Six Changes, an extended collaboration between Duinker and his bandmates, takes the group in a novel direction. In six parts, the album charts a stylistic path referencing electronica, percolating pulse-based minimalism and the experimental fringes of rock, all snapped to attention by a closely miked drum kit. Stock keyboard percussion instruments also make an appearance, as do airy synth chord pads, which drift in and out, occasionally interrupted by growling bass synth melodic lines. 

Yet another element here is the transformation of rhythms the inventive Duinker has encountered in daily life. For example, his transcribed rhythms from an MRI machine feature in On Sitting the Next Few Plays Out, layered into a multi-pulse mesh. And he first heard the ostinato in Dark Horse Fan in a malfunctioning ceiling fan. 

It took much of the album to get fully into Six Changes, but in the end the superimposition of clever rhythms, vernacular harmonic modulations, kicked in the pants by an assertive groove, won me over.

01 Lou PomaniLou Pomanti & Friends
Lou Pomanti & Friends
Vesuvius Music VMI - 009 (loupomanti.com)

Consummate pianist/arranger/composer/producer Lou Pomanti has often been recognized for his impressive list of professional collaborations, but here Pomanti speaks in his own creative voice by presenting a project rife with original compositions and inspired pairings with artists with whom Pomanti has previously co-created. The jazz, R&B and pop luminaries here include vocalist Emilie-Claire Barlow, iconic trumpeter Randy Brecker, soulful vocalist and lead singer of Blood, Sweat and Tears David Clayton-Thomas, contemporary crooner Matt Dusk, masterful singer/songwriter Marc Jordan, the funkadelic Oakland Stroke blue-eyed soul singer John Finley, gifted vocalists Dione Taylor, Irene Torres, June Garber and Robyn Black, drummer Larnell Lewis and guitarist/synth wizard Sam Pomanti. The material here is a virtual potpourri of eclecticism and perfectly curated tracks – effortlessly pairing the right artists with the right tunes, brilliantly arranged and performed by the A-List musicians in the stirring charts created by Pomanti. 

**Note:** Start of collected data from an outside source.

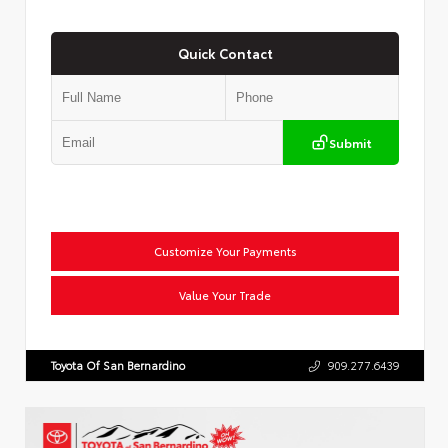
Quick Contact
Submit
Customize Your Payments
Value Your Trade
Toyota Of San Bernardino
909.277.6439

First up is a largo, come-hither take on Lennon/McCartney’s Come Together featuring the magnificent Jordan and emerging vocalist Black, set in an inspired arrangement that oozes sophistication. A true standout is the swinging and soulful rendition of Mose Allison’s Your Mind is On Vacation featuring the made-in-heaven vocal match of Findley and Clayton-Thomas, followed by the irresistible Laura Nyro hit, Stoned Soul Picnic, reimagined by Pomanti, replete with an in-the-pocket tempo and featuring the breathtaking Barlow as well as a groovy face-melter from Brecker. 

Pomanti’s “ten piece touring funk juggernaut, Oakland Stroke” is represented here with a bluesy and thrilling version of Me and Mrs. Jones, graced by the incredible pipes of George St. Kitts. Of special, luminous beauty is the haunting Windmills of Your Mind perfectly rendered by the incomparable Garber – who doesn’t just sing the lyrics, but imbues them with deep emotional content and flawless interpretation. Of special note is Pomanti’s composition, What Remains – a loving tribute to his adored wife of more than 20 years – made all the more moving by featuring the still-besotted Pomanti on vocals.